* **Problem details**: Look through the lines below, find those with the word "obdobných", and copy them.

* **Information shown**:
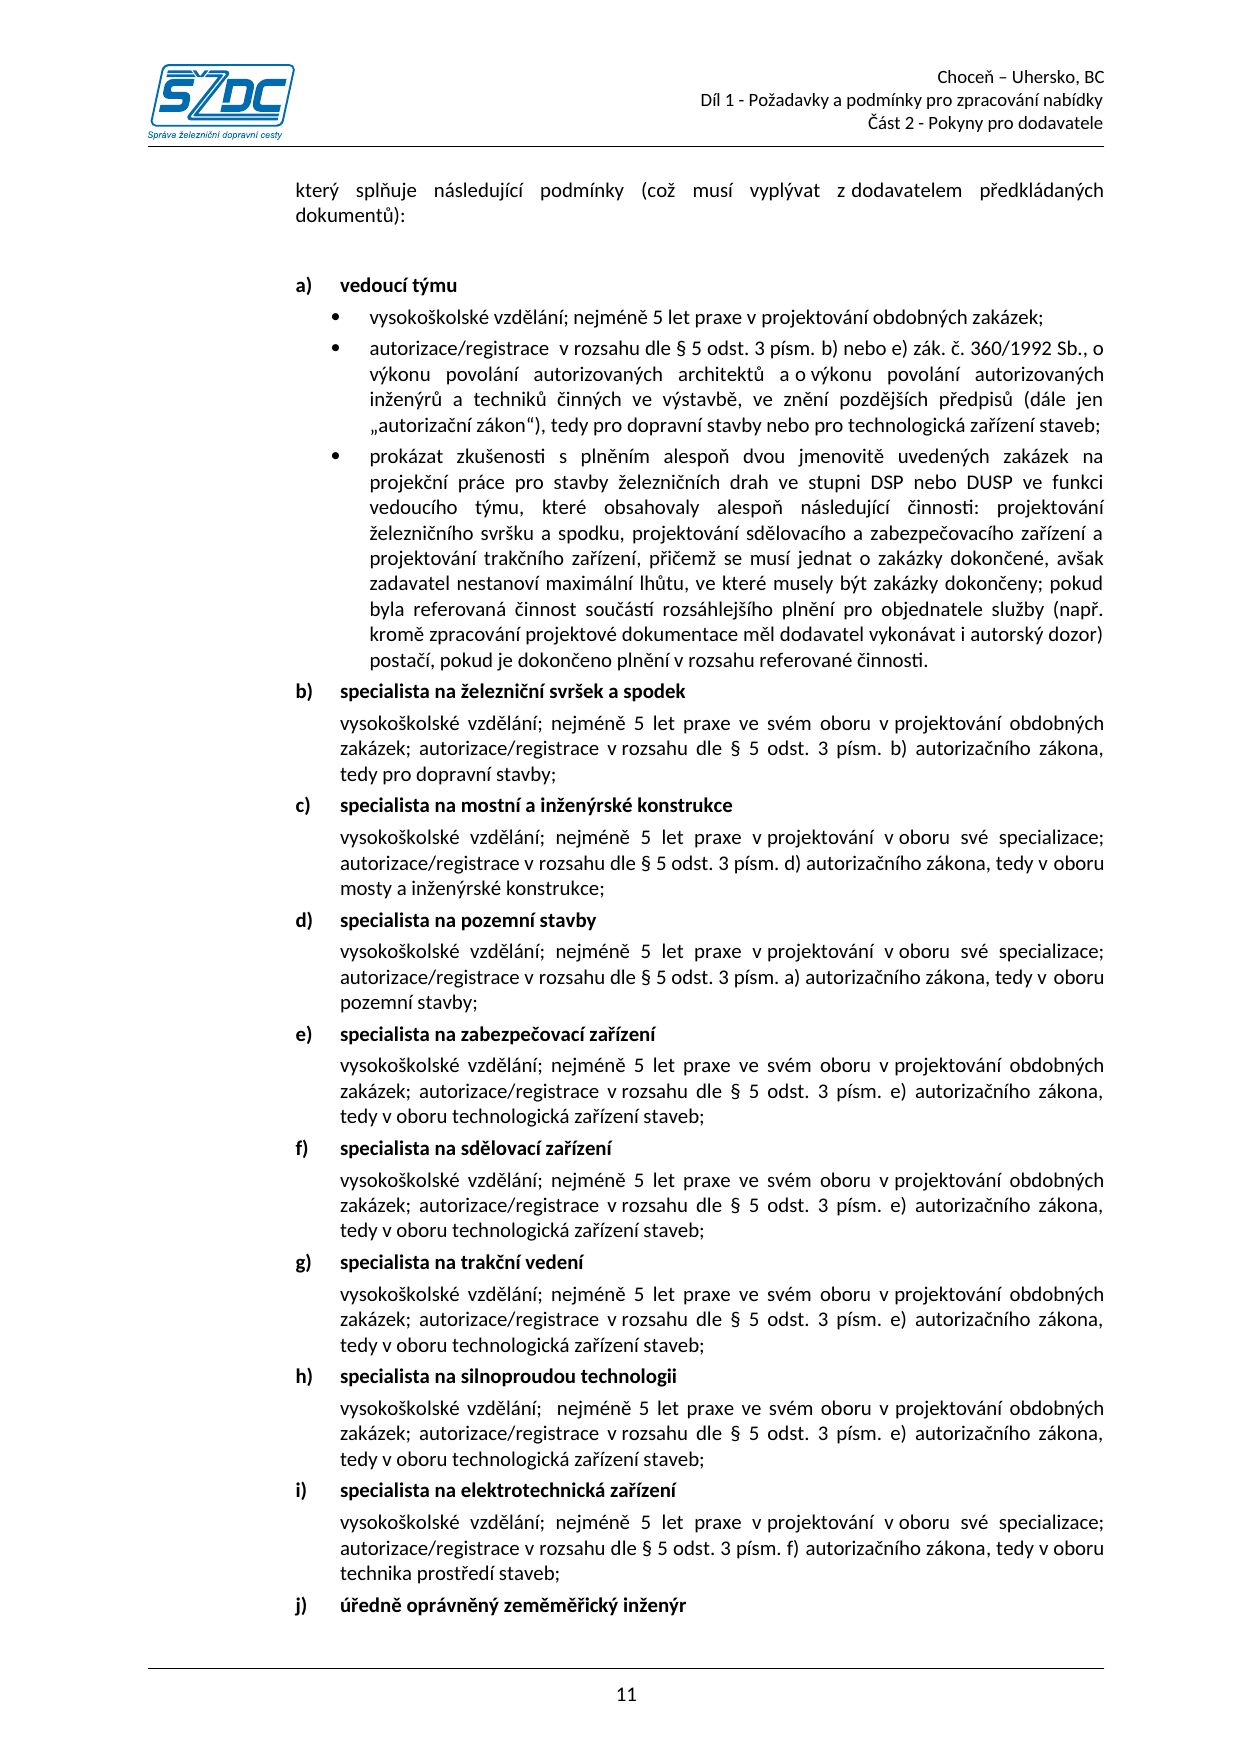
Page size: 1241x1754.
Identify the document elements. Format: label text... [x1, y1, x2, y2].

list vysokoškolské vzdělání; nejméně 5 let praxe v projektování v oboru své specializace; autorizace/registrace v rozsahu dle § 5 odst. 3 písm. f) autorizačního zákona, tedy v oboru technika prostředí staveb; [340, 1509, 1104, 1586]
list vysokoškolské vzdělání; nejméně 5 let praxe ve svém oboru v projektování obdobných zakázek; autorizace/registrace v rozsahu dle § 5 odst. 3 písm. e) autorizačního zákona, tedy v oboru technologická zařízení staveb; [340, 1167, 1104, 1243]
text vysokoškolské vzdělání; nejméně 5 let praxe ve svém oboru v projektování obdobných zakázek; autorizace/registrace v rozsahu dle § 5 odst. 3 písm. b) autorizačního zákona, tedy pro dopravní stavby; [340, 710, 1104, 786]
list specialista na zabezpečovací zařízení [295, 1021, 1104, 1046]
list specialista na mostní a inženýrské konstrukce [295, 793, 1104, 818]
list specialista na elektrotechnická zařízení [295, 1478, 1104, 1503]
list specialista na sdělovací zařízení [295, 1135, 1104, 1161]
list vysokoškolské vzdělání; nejméně 5 let praxe v projektování v oboru své specializace; autorizace/registrace v rozsahu dle § 5 odst. 3 písm. d) autorizačního zákona, tedy v oboru mosty a inženýrské konstrukce; [340, 824, 1104, 901]
list autorizace/registrace v rozsahu dle § 5 odst. 3 písm. b) nebo e) zák. č. 360/1992 Sb., o výkonu povolání autorizovaných architektů a o výkonu povolání autorizovaných inženýrů a techniků činných ve výstavbě, ve znění pozdějších předpisů (dále jen „autorizační zákon“), tedy pro dopravní stavby nebo pro technologická zařízení staveb; [332, 336, 1104, 437]
list vysokoškolské vzdělání; nejméně 5 let praxe ve svém oboru v projektování obdobných zakázek; autorizace/registrace v rozsahu dle § 5 odst. 3 písm. e) autorizačního zákona, tedy v oboru technologická zařízení staveb; [340, 1395, 1104, 1471]
list vysokoškolské vzdělání; nejméně 5 let praxe ve svém oboru v projektování obdobných zakázek; autorizace/registrace v rozsahu dle § 5 odst. 3 písm. e) autorizačního zákona, tedy v oboru technologická zařízení staveb; [340, 1053, 1104, 1129]
list vysokoškolské vzdělání; nejméně 5 let praxe v projektování v oboru své specializace; autorizace/registrace v rozsahu dle § 5 odst. 3 písm. a) autorizačního zákona, tedy v oboru pozemní stavby; [340, 938, 1104, 1015]
list specialista na železniční svršek a spodek [295, 678, 1104, 704]
list úředně oprávněný zeměměřický inženýr [295, 1592, 1104, 1617]
list vysokoškolské vzdělání; nejméně 5 let praxe v projektování obdobných zakázek; [332, 304, 1104, 329]
list vysokoškolské vzdělání; nejméně 5 let praxe ve svém oboru v projektování obdobných zakázek; autorizace/registrace v rozsahu dle § 5 odst. 3 písm. e) autorizačního zákona, tedy v oboru technologická zařízení staveb; [340, 1281, 1104, 1357]
list specialista na pozemní stavby [295, 907, 1104, 932]
list specialista na silnoproudou technologii [295, 1363, 1104, 1389]
list vedoucí týmu [295, 272, 1104, 298]
list specialista na trakční vedení [295, 1249, 1104, 1275]
list prokázat zkušenosti s plněním alespoň dvou jmenovitě uvedených zakázek na projekční práce pro stavby železničních drah ve stupni DSP nebo DUSP ve funkci vedoucího týmu, které obsahovaly alespoň následující činnosti: projektování železničního svršku a spodku, projektování sdělovacího a zabezpečovacího zařízení a projektování trakčního zařízení, přičemž se musí jednat o zakázky dokončené, avšak zadavatel nestanoví maximální lhůtu, ve které musely být zakázky dokončeny; pokud byla referovaná činnost součástí rozsáhlejšího plnění pro objednatele služby (např. kromě zpracování projektové dokumentace měl dodavatel vykonávat i autorský dozor) postačí, pokud je dokončeno plnění v rozsahu referované činnosti. [332, 443, 1104, 672]
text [295, 177, 1104, 228]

* **Response**:
list vysokoškolské vzdělání; nejméně 5 let praxe ve svém oboru v projektování obdobných zakázek; autorizace/registrace v rozsahu dle § 5 odst. 3 písm. e) autorizačního zákona, tedy v oboru technologická zařízení staveb; [340, 1167, 1104, 1243]
text vysokoškolské vzdělání; nejméně 5 let praxe ve svém oboru v projektování obdobných zakázek; autorizace/registrace v rozsahu dle § 5 odst. 3 písm. b) autorizačního zákona, tedy pro dopravní stavby; [340, 710, 1104, 786]
list vysokoškolské vzdělání; nejméně 5 let praxe ve svém oboru v projektování obdobných zakázek; autorizace/registrace v rozsahu dle § 5 odst. 3 písm. e) autorizačního zákona, tedy v oboru technologická zařízení staveb; [340, 1395, 1104, 1471]
list vysokoškolské vzdělání; nejméně 5 let praxe ve svém oboru v projektování obdobných zakázek; autorizace/registrace v rozsahu dle § 5 odst. 3 písm. e) autorizačního zákona, tedy v oboru technologická zařízení staveb; [340, 1053, 1104, 1129]
list vysokoškolské vzdělání; nejméně 5 let praxe v projektování obdobných zakázek; [332, 304, 1104, 329]
list vysokoškolské vzdělání; nejméně 5 let praxe ve svém oboru v projektování obdobných zakázek; autorizace/registrace v rozsahu dle § 5 odst. 3 písm. e) autorizačního zákona, tedy v oboru technologická zařízení staveb; [340, 1281, 1104, 1357]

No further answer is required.